I am just trying to scrap something from a website.
I am running into a problem when trying to access the value of a property that is on an element. The value returns CDPJSHandle {}
instead of the object that I expect.
import * as puppeteer from "puppeteer";
const main = async () => {
const browser = await puppeteer.launch({
headless: false,
});
const page = await browser.newPage();
await page.goto('https://tickets.union-zeughaus.de/unveu/venue/Veranstaltungen2/534be454-f064-42f4-a434-8530d8ad4a48');
const element = await page.$('canvas');
const properties = await element.getProperties();
const [firstKey] = await properties.keys();
const propertyValue = await element.getProperty(firstKey);
console.log({
element, // CDPElementHandle { handle: CDPJSHandle {} },
properties, // Map(1) { 'jQuery3700346878389459100542' => CDPJSHandle {} },
firstKey, // 'jQuery3700346878389459100542',
propertyValue, // CDPJSHandle {}
});
await browser.close();
}
main();
This jQuery3700346878389459100542
is a custom property attached to this html element. I can access the property via the browser with document.querySelector('canvas').jQuery370058052487285485872;
which returns the object that I expect.
I know that a similar question has been asked here, which will work if I’m referencing a native HTML element property. However my scenario differs as I’m looking for a custom property.
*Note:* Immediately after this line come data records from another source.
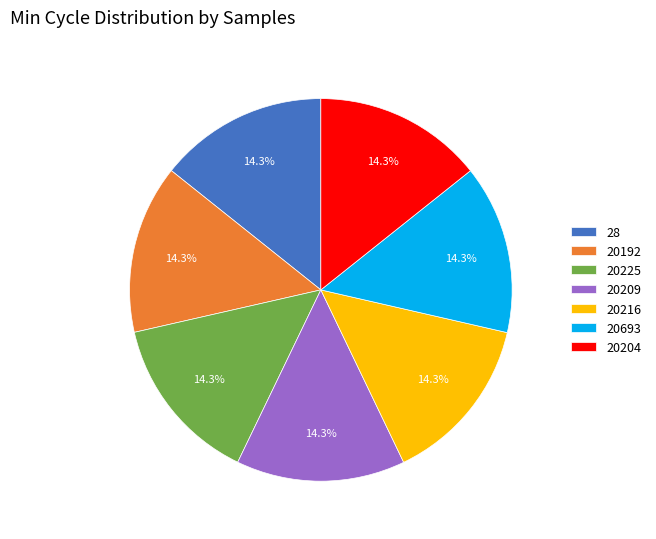

To the nearest percent, what percentage of the pie is 28?

14%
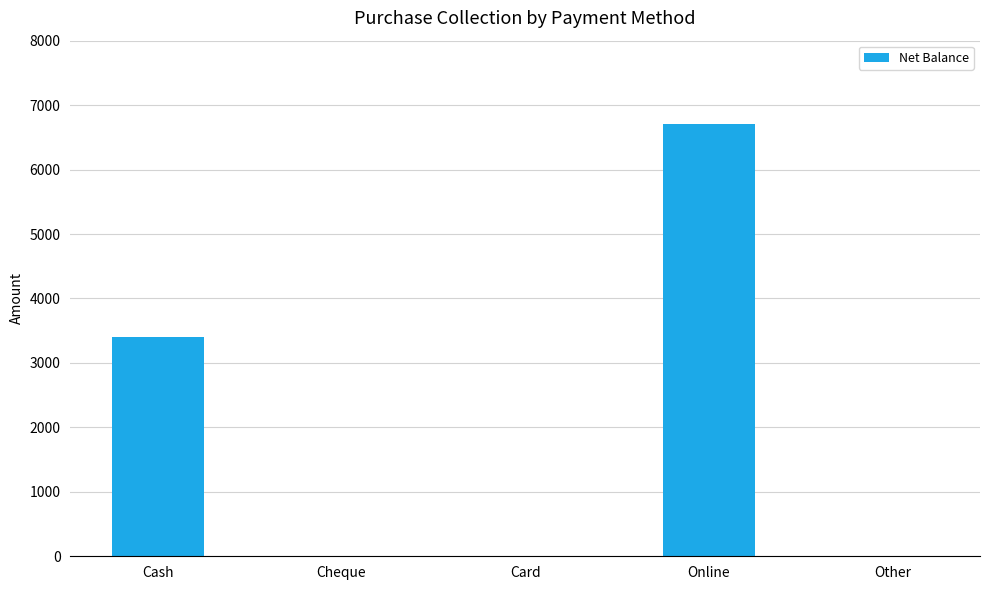

The value at Cheque is 0. True or false?

True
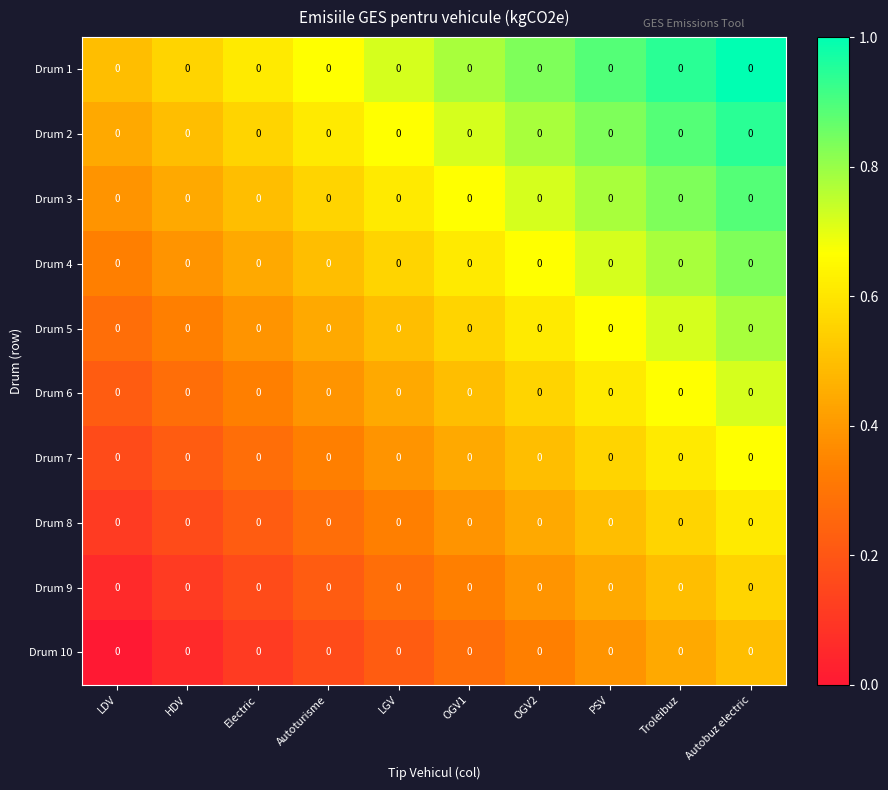

The Drum 1 series shows 0.5 at Autobuz electric. True or false?

False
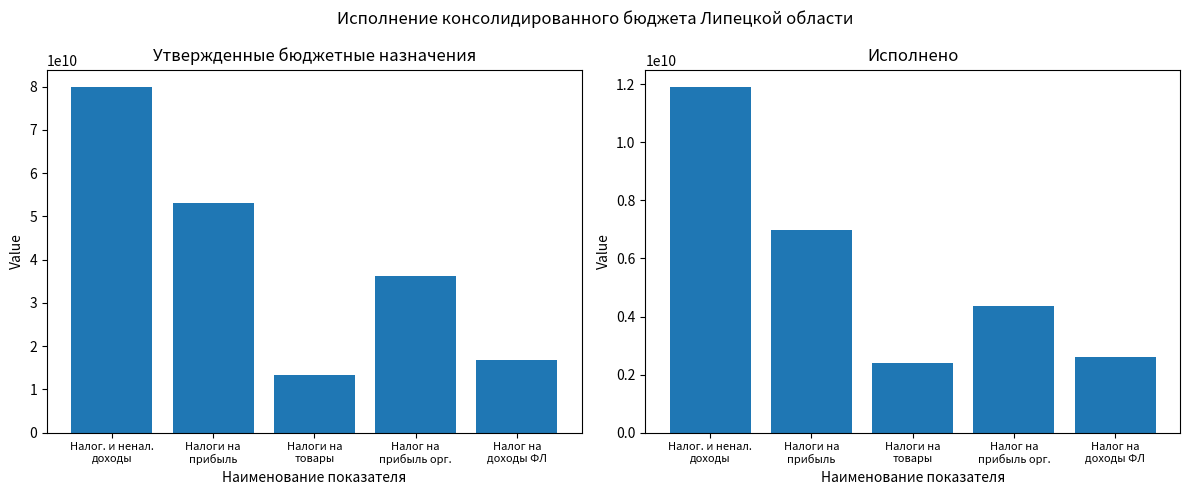

The value of Исполнено at Налог. и ненал.
доходы is 11902090655.4. True or false?

True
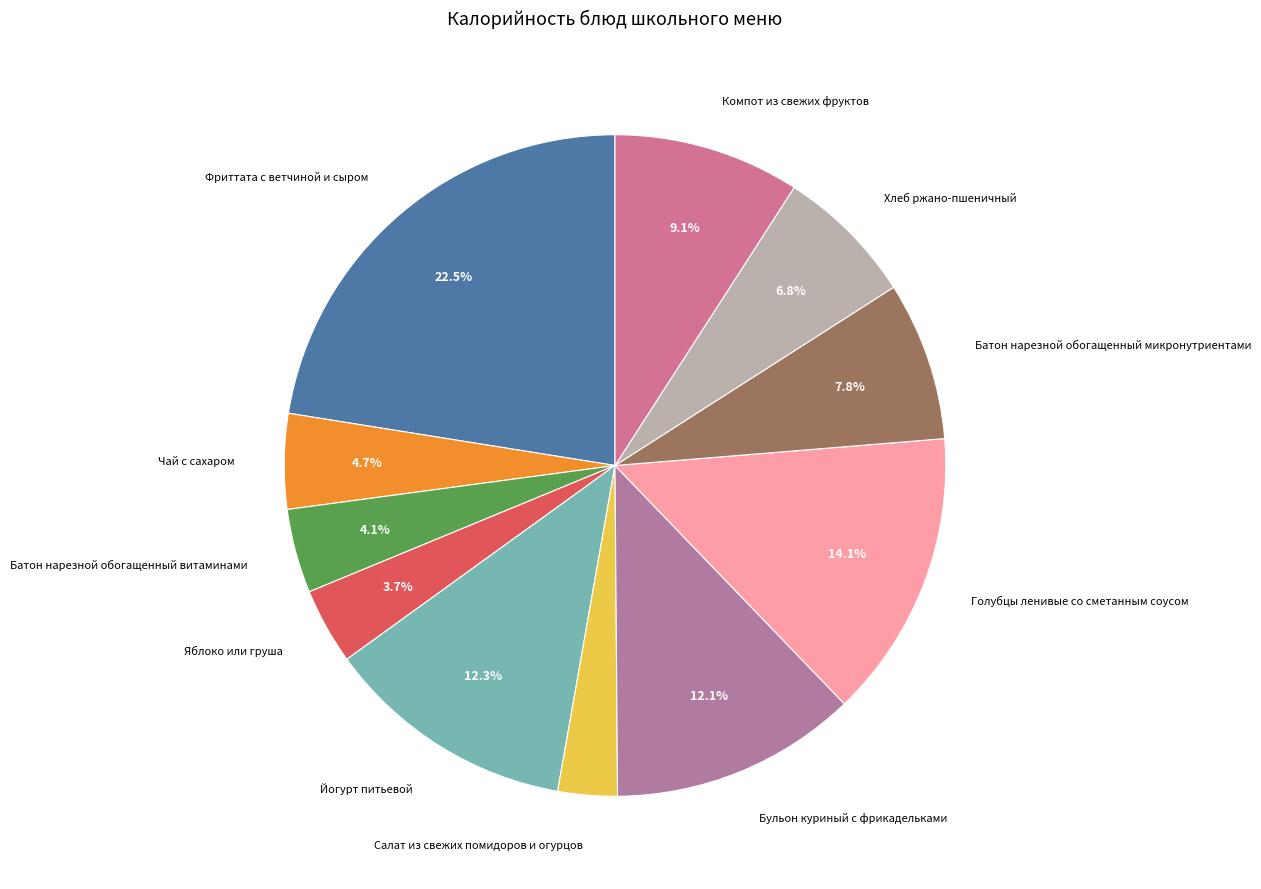

Is there a majority slice in this chart?

No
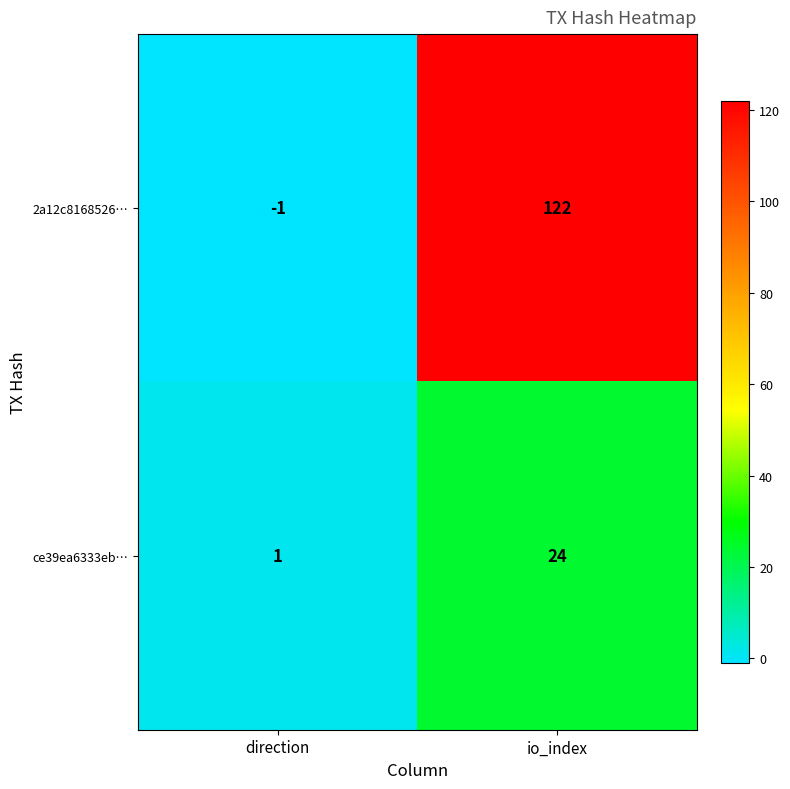

Which series changed the most between direction and io_index?

2a12c8168526…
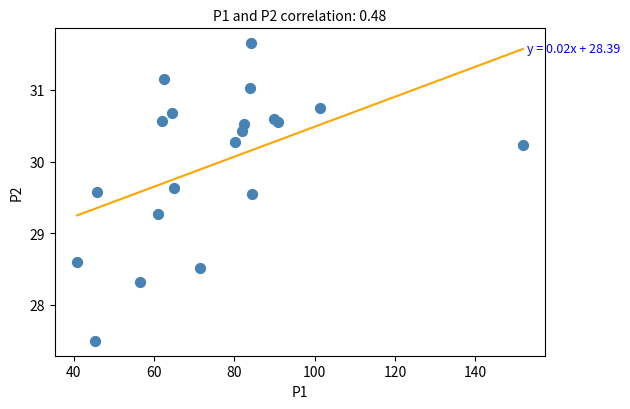

What Y value in the scatter plot is closest to 29?

29.3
const evaluatedValue = await element?.evaluate((el, firstKey) => el[firstKey], firstKey);
const evaluatedTextValue = await element.evaluate(el => el.id);
console.log({
evaluatedValue, // undefined
evaluatedTextValue, // 'n '
});
How can I access this property correctly?
3
I’m not sure what data you’re ultimately trying to get, so this might be an XY problem because there’s likely a more straightforward way to solve your real problem, but here’s how you can extract some of the data from that dynamic circular object:
import puppeteer from "puppeteer"; // ^22.7.1
const url = "<Your URL>";
let browser;
(async () => {
browser = await puppeteer.launch();
const [page] = await browser.pages();
await page.goto(url, {waitUntil: "domcontentloaded"});
await page.waitForFunction(`
Object.keys(
document.querySelector("canvas")
).some(k => k.startsWith("jQuery"))
`);
const data = await page.$eval("canvas", el => {
const {isEventSeries, needsDateAndTime, src} =
Object.entries(el).find(([k, v]) =>
k.startsWith("jQuery")
)[1];
return {isEventSeries, needsDateAndTime, src};
});
console.log(data);
})()
.catch(err => console.error(err))
.finally(() => browser?.close());
Output:
{
isEventSeries: 'False',
needsDateAndTime: 'False',
src: 'Veranstaltungen2/534be454-f064-42f4-a434-8530d8ad4a48'
}
Avoid element handles whenever possible, they’re nasty to work with. Just extract the data with $eval
, $$eval
, or evaluate
.
page.$()
doesn’t auto wait, which is necessary here since the property is added to the canvas dynamically, so that’s mostly off the table, at least if you’re going to use the fastest {waitUntil: "domcontentloaded"}
predicate on the goto
, which you should (linked blog post is mine).